* [DATASET SECTION]:
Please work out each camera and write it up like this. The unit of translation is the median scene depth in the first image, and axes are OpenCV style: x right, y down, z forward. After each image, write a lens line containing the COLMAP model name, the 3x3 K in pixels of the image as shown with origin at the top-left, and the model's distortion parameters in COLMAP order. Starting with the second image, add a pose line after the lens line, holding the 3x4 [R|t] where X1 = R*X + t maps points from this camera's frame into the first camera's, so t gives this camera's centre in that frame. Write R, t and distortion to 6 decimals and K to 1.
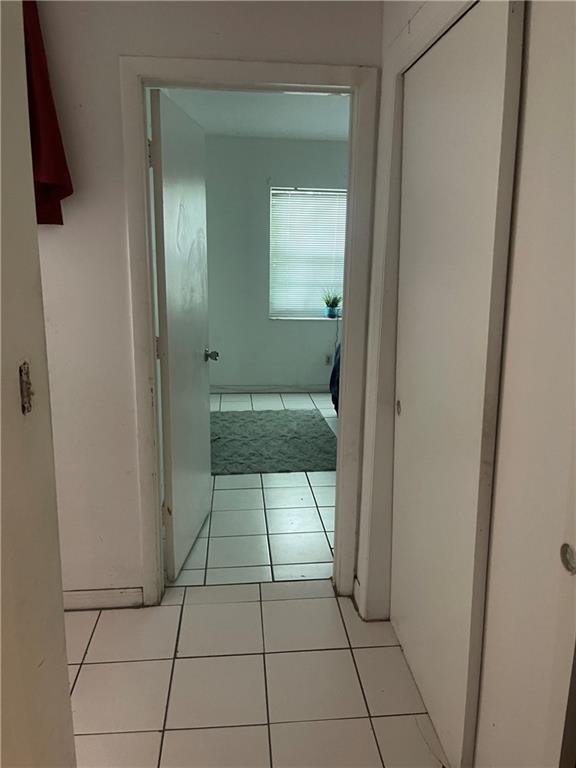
lens RADIAL K [[582.9, 0, 290.1], [0, 582.9, 385.2], [0, 0, 1]] dist [0.054831, -0.064044]
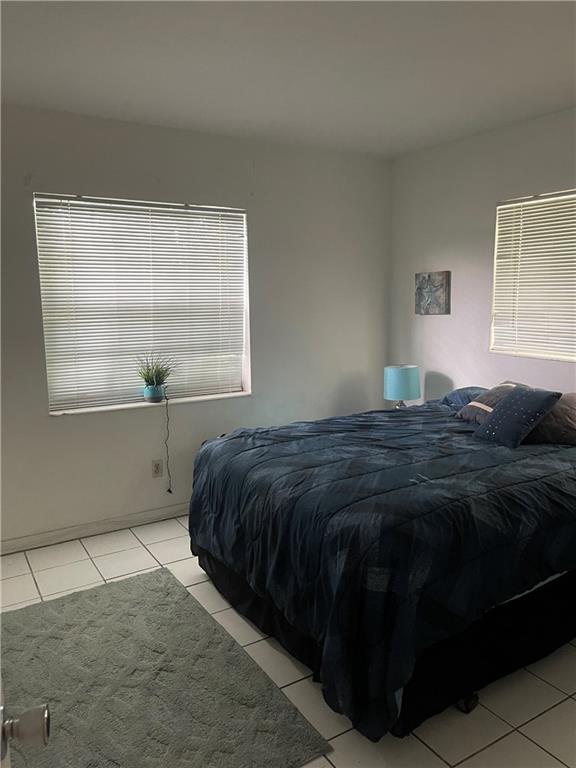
lens RADIAL K [[582.9, 0, 288.9], [0, 582.9, 378.3], [0, 0, 1]] dist [0.054831, -0.064044]
pose [[0.902681, -0.087592, 0.421300, -0.066825], [0.127040, 0.989670, -0.066436, -0.086441], [-0.411129, 0.113493, 0.904485, 0.396047]]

* [WHAT NEEDS TO BE DONE]: What you give back must match the material word for word, with no images included.

* [EXERCISE ANSWER]:
Please work out each camera and write it up like this. The unit of translation is the median scene depth in the first image, and axes are OpenCV style: x right, y down, z forward. After each image, write a lens line containing the COLMAP model name, the 3x3 K in pixels of the image as shown with origin at the top-left, and the model's distortion parameters in COLMAP order. Starting with the second image, add a pose line after the lens line, holding the 3x4 [R|t] where X1 = R*X + t maps points from this camera's frame into the first camera's, so t gives this camera's centre in that frame. Write R, t and distortion to 6 decimals and K to 1.
lens RADIAL K [[582.9, 0, 290.1], [0, 582.9, 385.2], [0, 0, 1]] dist [0.054831, -0.064044]
lens RADIAL K [[582.9, 0, 288.9], [0, 582.9, 378.3], [0, 0, 1]] dist [0.054831, -0.064044]
pose [[0.902681, -0.087592, 0.421300, -0.066825], [0.127040, 0.989670, -0.066436, -0.086441], [-0.411129, 0.113493, 0.904485, 0.396047]]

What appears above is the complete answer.